The indispensable presupposition, without doubt, of all peaceful intercourse between nations, and the very soul of the juridical relations in force among them, is mutual trust: the expectation and conviction that each party will respect its plighted word; the certainty that both sides are convinced that “better is wisdom, than weapons of war” (Ecclesiastes ix. 18), and are ready to enter into discussion and to avoid recourse to force or to threats of force in case of delays, hindrances, changes or disputes, because all these things can be the result not of bad will, but of changed circumstances and of genuine interests in conflict.

But on the other hand, to tear the law of nations from its anchor in Divine law, to base it on the autonomous will of States, is to dethrone that very law and deprive it of its noblest and strongest qualities. Thus it would stand abandoned to the fatal drive of private interest and collective selfishness exclusively intent on the assertion of its own rights and ignoring those of others.

(Emphasis supplied.) All of this is to say, then, that there are connections between all nations that create a community of mankind. The common good of this community requires supranational government insofar as there are major issues confronting the community of nations that are too great for any one country to solve. Christ and His law, Pius XII teaches us, are the very foundation of these connections. This, of course, makes perfect sense in light of what St. Pius X teaches us in Notre charge apostolique: Catholic charity is the only foundation for meaningful, effective solidarity. Thus, Catholics may only constitute 17.8% of the world population, but that does not change the fact that Christ and His Church are the very bedrock of the international community and the only hope for effective international solidarity. The demographic issue is, strictly speaking, simply not relevant.

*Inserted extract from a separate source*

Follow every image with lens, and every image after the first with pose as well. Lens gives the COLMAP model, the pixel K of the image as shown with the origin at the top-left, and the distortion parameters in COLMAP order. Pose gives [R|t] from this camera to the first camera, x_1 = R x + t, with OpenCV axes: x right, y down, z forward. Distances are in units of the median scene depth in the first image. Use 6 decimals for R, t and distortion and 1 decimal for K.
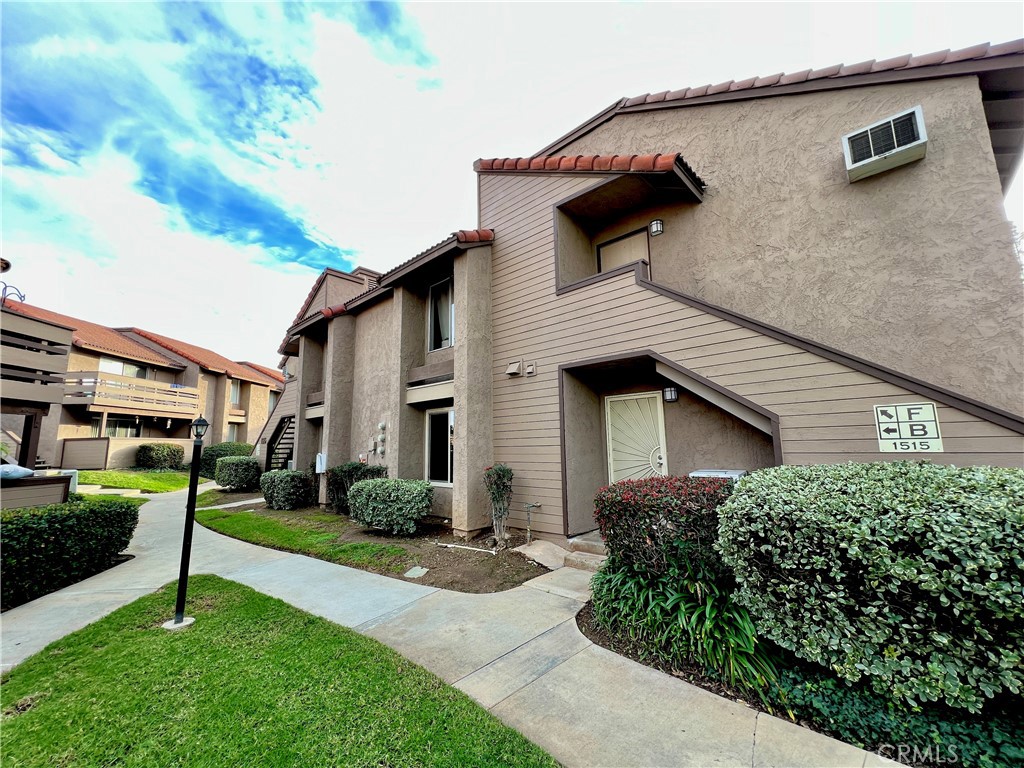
lens RADIAL K [[414.8, 0, 512.5], [0, 414.8, 384.6], [0, 0, 1]] dist [-0.001569, 0.000141]
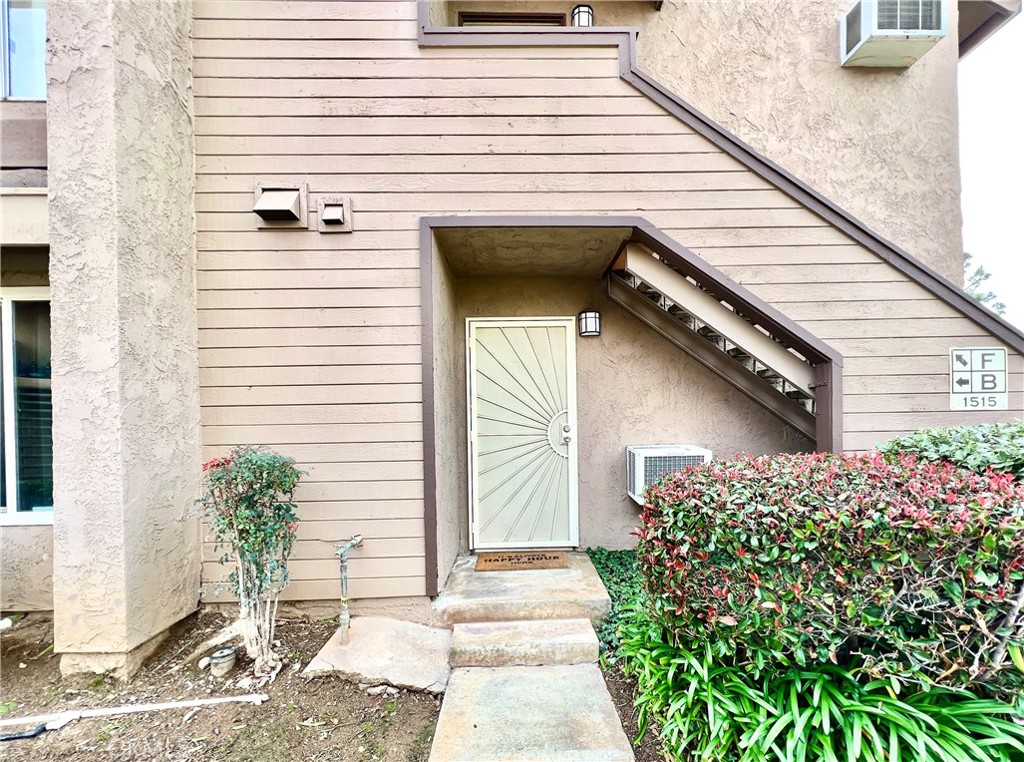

However, that is a profoundly unsatisfying answer, because, in concrete terms, demographics do matter. (Just ask anyone who ever lost an election.) It is, of course, important to think in concrete terms when considering questions like supranational government, especially a supranational government that challenges some of the assumptions currently governing supranational authorities. To put it another way: if Catholics are to think about what must be done, the consideration of how it must be done is hugely important. And, in politics, how it must be done often involves a serious consideration of demographics. Yet, at the same time, we must avoid giving the impression that the teachings of the good and holy popes of the modern age—indeed, the teachings of Christ and His Church more generally—are but one voice among many, competing in the marketplace of ideas. That is manifestly not the case.

Thus, we can say that the demographic consideration, while not strictly relevant to the basic doctrinal approach to the question of supranational government, is an important one in concrete terms. How one grapples with demographics is, of course, a different question altogether, and one somewhat more difficult. However, to propose a potential line of inquiry, we wonder whether it might not be more productive to consider Catholics as a percentage of a given country, rather than as a percentage of total population. When considering supranational government, a country either joins and submits to the authority’s jurisdiction or it does not. Thus, the number of Catholics as a percentage of a given country’s electorate is more important, we think, that the number of Catholics as a percentage of the world’s total population.